Author: Dr. Alma H. Bond, Ph.D

Publisher: Bancroft Press

ISBN: 978-1-61088-211-8

Dr. Alma H. Bond states in the Copyright page to her Barbra Streisand: On The Couch that although factual information forms the core of the biography, the book is nonetheless “a work of fiction, and is not necessarily a complete or historically accurate rendering of her life.” With this in mind, you have to admit that Bond takes a distinct and intriguing approach as compared to others who have written dozens of articles and books about one of the icons of the entertainment world, Barbra Streisand.

Streisand, who is “on the couch” with the fictional psychoanalyst, Dr. Darcy Dale largely comes across as someone who is difficult, complex, unafraid of hard work, and is unfortunately tormented by her past relationship with her mother and the death of her father when she was fifteen months old.

From an early age she always had to contend with being labelled with the Yiddish expression as being a“meiskeit' or an ugly person and as a result was very often dismissed for movie parts. Her own mother discouraged her from pursuing a career in show business because she felt her daughter was too unattractive to succeed. Nonetheless, Streisand has always marched to her own tune, did not accept rejection and was determined to do it her own way that ultimately led to her beating all odds against her. By the way, she never took singing lessons. It was her determination to succeed and the feeling that she was just as good or better than some of the other well-known actresses and performers that propelled her to stardom. As she mentions to her analyst, “chutzpah is not a trait I lack!”
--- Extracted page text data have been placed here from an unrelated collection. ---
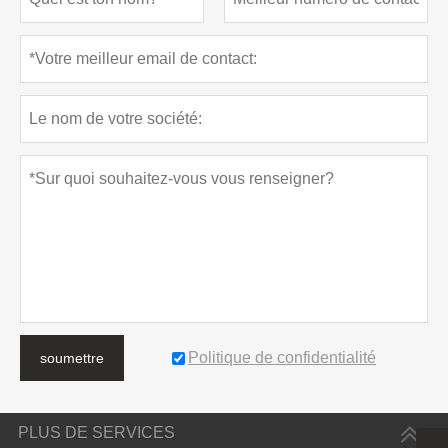
Politique de confidentialité
soumettre
PLUS DE SERVICES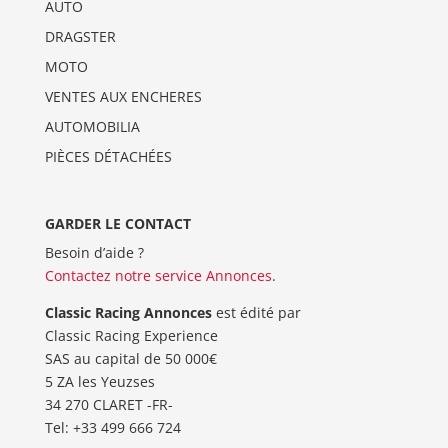
AUTO
DRAGSTER
MOTO
VENTES AUX ENCHERES
AUTOMOBILIA
PIÈCES DÉTACHÉES
GARDER LE CONTACT
Besoin d’aide ?
Contactez notre service Annonces
.
Classic Racing Annonces
est édité par
Classic Racing Experience
SAS au capital de 50 000€
5 ZA les Yeuzses
34 270 CLARET -FR-
Tel: ‭+33 499 666 724‬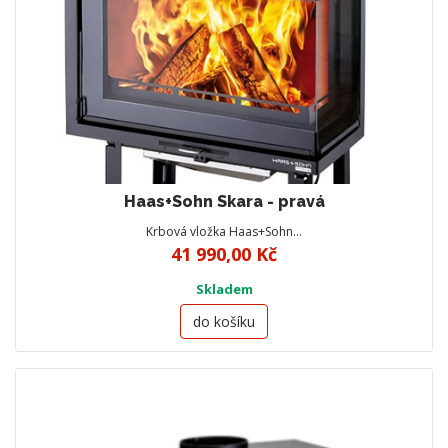
Haas+Sohn Skara - pravá
Krbová vložka Haas+Sohn…
41 990,00 Kč
Skladem
do košíku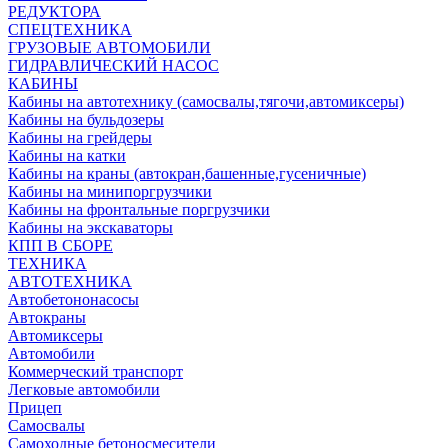
РЕДУКТОРА
СПЕЦТЕХНИКА
ГРУЗОВЫЕ АВТОМОБИЛИ
ГИДРАВЛИЧЕСКИЙ НАСОС
КАБИНЫ
Кабины на автотехнику (самосвалы,тягочи,автомиксеры)
Кабины на бульдозеры
Кабины на грейдеры
Кабины на катки
Кабины на краны (автокран,башенные,гусеничные)
Кабины на минипоргрузчики
Кабины на фронтальные поргрузчики
Кабины на экскаваторы
КПП В СБОРЕ
ТЕХНИКА
АВТОТЕХНИКА
Автобетононасосы
Автокраны
Автомиксеры
Автомобили
Коммерческий транспорт
Легковые автомобили
Прицеп
Самосвалы
Самоходные бетоносмесители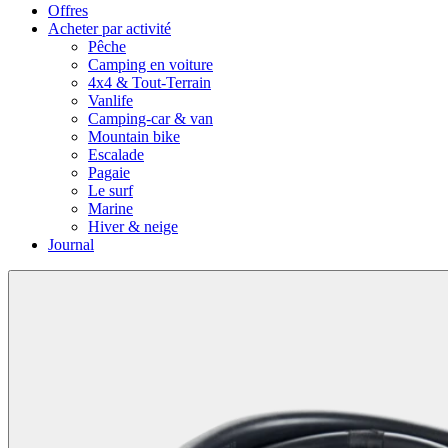
Offres
Acheter par activité
Pêche
Camping en voiture
4x4 & Tout-Terrain
Vanlife
Camping-car & van
Mountain bike
Escalade
Pagaie
Le surf
Marine
Hiver & neige
Journal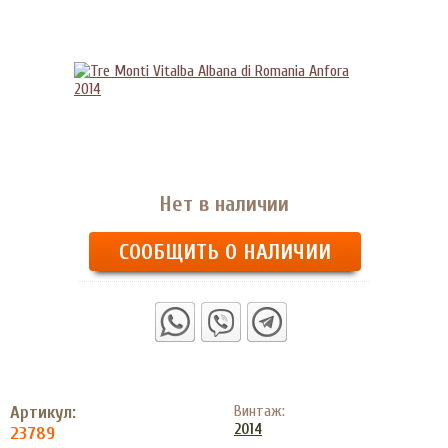
Нет в наличии
СООБЩИТЬ О НАЛИЧИИ
Артикул:
Винтаж:
2014
23789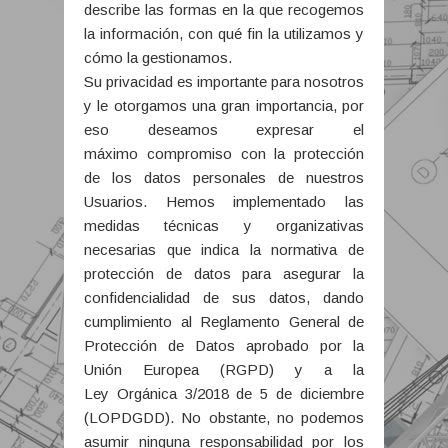
describe las formas en la que recogemos
la información, con qué fin la utilizamos y
cómo la gestionamos.
Su privacidad es importante para nosotros
y le otorgamos una gran importancia, por
eso deseamos expresar el
máximo compromiso con la protección
de los datos personales de nuestros
Usuarios. Hemos implementado las
medidas técnicas y organizativas
necesarias que indica la normativa de
protección de datos para asegurar la
confidencialidad de sus datos, dando
cumplimiento al Reglamento General de
Protección de Datos aprobado por la
Unión Europea (RGPD) y a la
Ley Orgánica 3/2018 de 5 de diciembre
(LOPDGDD). No obstante, no podemos
asumir ninguna responsabilidad por los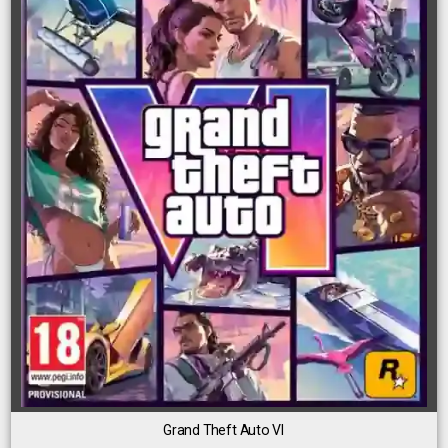
Grand Theft Auto VI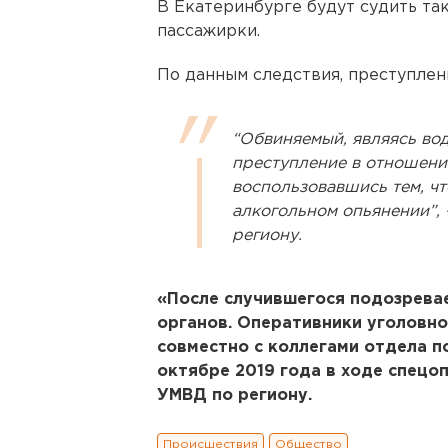
В Екатеринбурге будут судить так
пассажирки.
По данным следствия, преступлен
“Обвиняемый, являясь во
преступление в отношении
воспользовавшись тем, ч
алкогольном опьянении”, 
региону.
«После случившегося подозрева
органов. Оперативники уголовн
совместно с коллегами отдела п
октябре 2019 года в ходе спецоп
УМВД по региону.
Происшествия
Общество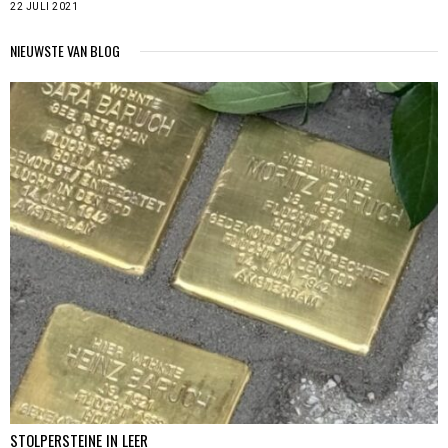
22 JULI 2021
NIEUWSTE VAN BLOG
STOLPERSTEINE IN LEER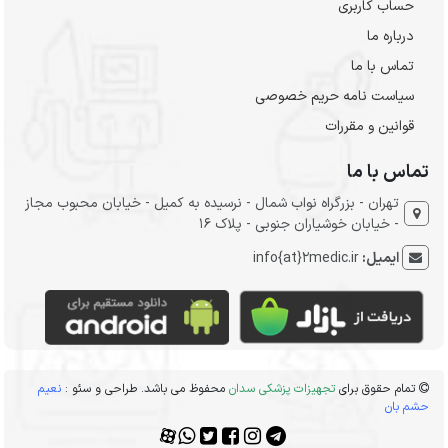
حساب کاربری
درباره ما
تماس با ما
سیاست نامه حریم خصوصی
قوانین و مقررات
تماس با ما
تهران - بزرگراه نواب شمال - نرسیده به کمیل - خیابان محبوب مجاز
- خیابان خوشیاران جنوبی - پلاک 16
ایمیل:
info{at}2medic.ir
تمام حقوق برای
تجهیزات پزشکی سدان
محفوظ می باشد. طراحی و سئو :
نعیم
حشم بان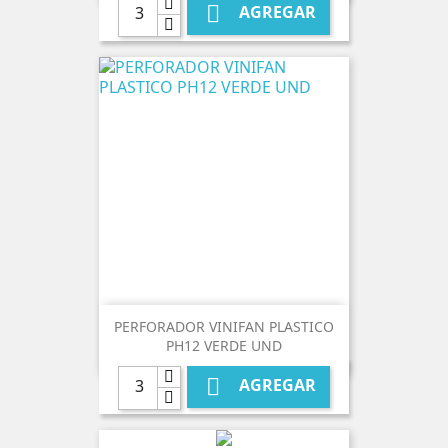

AGREGAR
PERFORADOR VINIFAN PLASTICO
PH12 VERDE UND

AGREGAR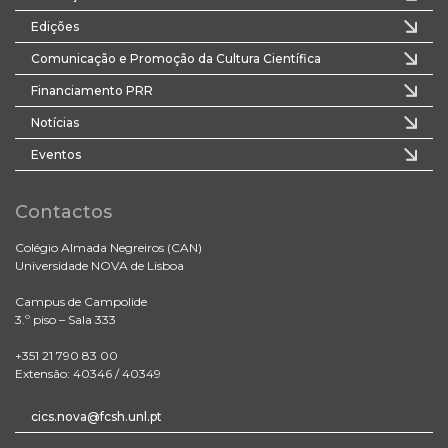
Edições
Comunicação e Promoção da Cultura Científica
Financiamento PRR
Notícias
Eventos
Contactos
Colégio Almada Negreiros (CAN)
Universidade NOVA de Lisboa
Campus de Campolide
3.º piso – Sala 333
+351 21 790 83 00
Extensão: 40346 / 40349
cics.nova@fcsh.unl.pt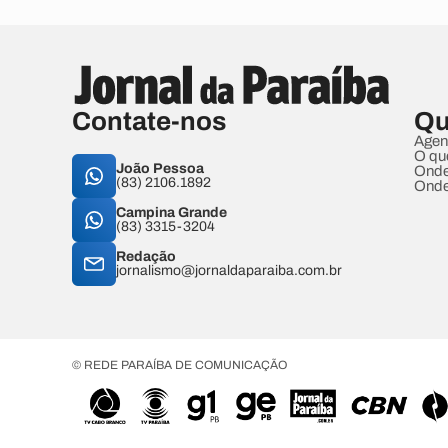
Contate-nos
Qu
Agen
O qu
João Pessoa
Onde
(83) 2106.1892
Onde
Campina Grande
(83) 3315-3204
Redação
jornalismo@jornaldaparaiba.com.br
© REDE PARAÍBA DE COMUNICAÇÃO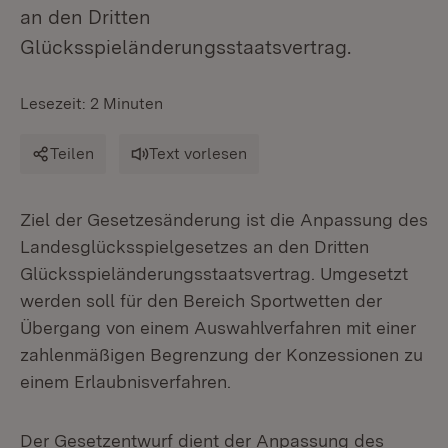
an den Dritten
Glücksspieländerungsstaatsvertrag.
Lesezeit: 2 Minuten
Teilen
Text vorlesen
Ziel der Gesetzesänderung ist die Anpassung des
Landesglücksspielgesetzes an den Dritten
Glücksspieländerungsstaatsvertrag. Umgesetzt
werden soll für den Bereich Sportwetten der
Übergang von einem Auswahlverfahren mit einer
zahlenmäßigen Begrenzung der Konzessionen zu
einem Erlaubnisverfahren.
Der Gesetzentwurf dient der Anpassung des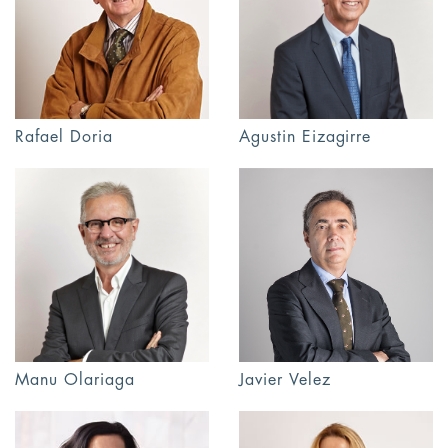
Rafael Doria
Agustin Eizagirre
Manu Olariaga
Javier Velez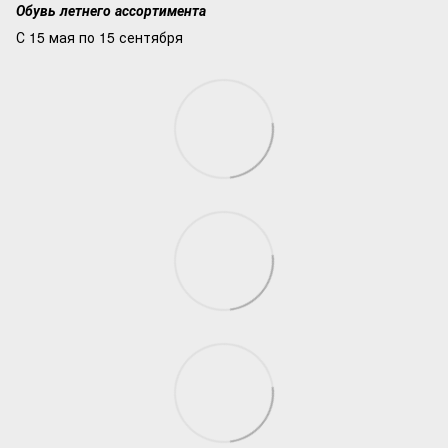
Обувь летнего ассортимента
С 15 мая по 15 сентября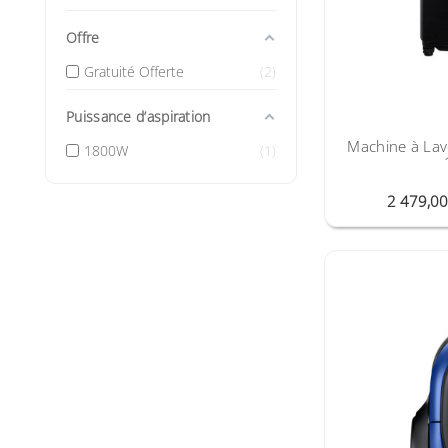
Offre
Gratuité Offerte
2
Puissance d’aspiration
Machine à Lav
1800W
1
2 479,0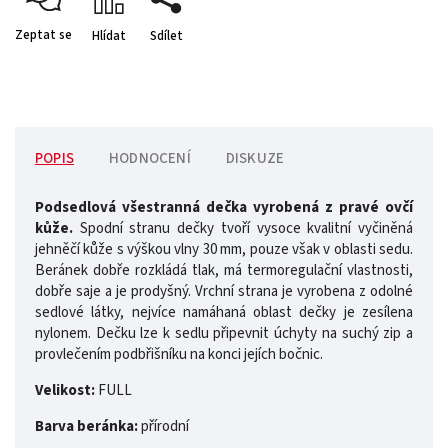
Zeptat se
Hlídat
Sdílet
POPIS
HODNOCENÍ
DISKUZE
Podsedlová všestranná dečka vyrobená z pravé ovčí
kůže.
Spodní stranu dečky tvoří vysoce kvalitní vyčiněná
jehněčí kůže s výškou vlny 30 mm, pouze však v oblasti sedu.
Beránek dobře rozkládá tlak, má termoregulační vlastnosti,
dobře saje a je prodyšný. Vrchní strana je vyrobena z odolné
sedlové látky, nejvíce namáhaná oblast dečky je zesílena
nylonem. Dečku lze k sedlu připevnit úchyty na suchý zip a
provlečením podbřišníku na konci jejích bočnic.
Velikost:
FULL
Barva beránka:
přírodní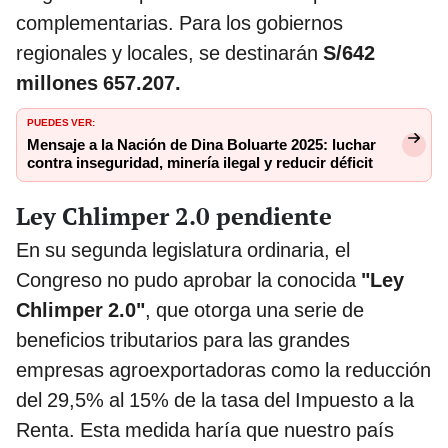
complementarias. Para los gobiernos
regionales y locales, se destinarán
S/642
millones 657.207.
PUEDES VER:
Mensaje a la Nación de Dina Boluarte 2025: luchar
contra inseguridad, minería ilegal y reducir déficit
Ley Chlimper 2.0 pendiente
En su segunda legislatura ordinaria, el
Congreso no pudo aprobar la conocida
"Ley
Chlimper 2.0"
, que otorga una serie de
beneficios tributarios para las grandes
empresas agroexportadoras como la reducción
del 29,5% al 15% de la tasa del Impuesto a la
Renta. Esta medida haría que nuestro país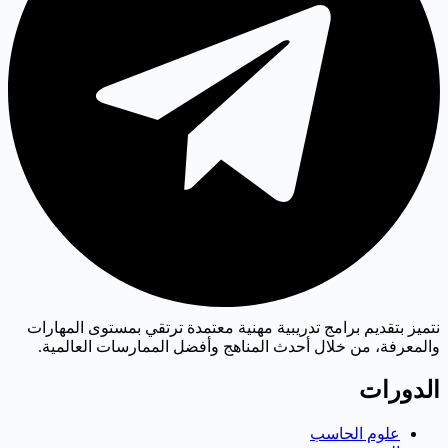
نتميز بتقديم برامج تدريبية مهنية معتمدة ترتقي بمستوى المهارات
والمعرفة، من خلال أحدث المناهج وأفضل الممارسات العالمية.
الدورات
علوم الحاسب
From one of Streisand's sessions with her fictional psychoanalyst we learn that one of the most important turning points in her life was when at the age of fifteen, Allan Miller, the famous acting teacher upon the advice of his wife Anita, offered her a place in his acting school even though he was not very much impressed with her audition but nevertheless was taken in by her vitality, rawness, ferocity and determination. The rest is history as Streisand tells Dr. Dale that she was on her way to becoming a great actress!

Bond provides her readers with summaries of many of Streisand's movies as What's Up Doc, Funny Girl, The Way We Were, A Star is Born, Yentl, all of which shed a great deal of insight into Barbra's personal life and experiences. And as for Yentl, she believed that the story and her father took possession of her like the demon in The Exorcist.

In one of her sessions with Dr. Dale that it was more difficult for her to be hired to direct a film, although she believed that without doubt to be the finest directors in Hollywood. She believes she comes by it naturally as she is bossy and opinionated- two qualities that directors must have.

Streisand's marriages, dalliances and romantic relationships get a great deal of space particularly her marriage to Elliott Gould and her tumultuous relationship with Jon Peters.

In the end what we have as a result of Bond's own experiences as a psychoanalyst, her extensive research, speculations and impressions is a compact vision of the many dimensions of Streisand pertaining to her career, personal life, her many movies, songs and lovers, which all make for a read that is far from dull. Bond in her Acknowledgements mentions that writing the book, which is her twenty-fourth, was fun as Barbara is such a witty person, with the grandest sense of humor. In fact, and as she states, the humor that is portrayed seems to crawl inside not only in Bond's head but also in mine. Incidentally, as Bond admits, many of Streisand's clever and humorous comments she made were “stolen” from her interviews.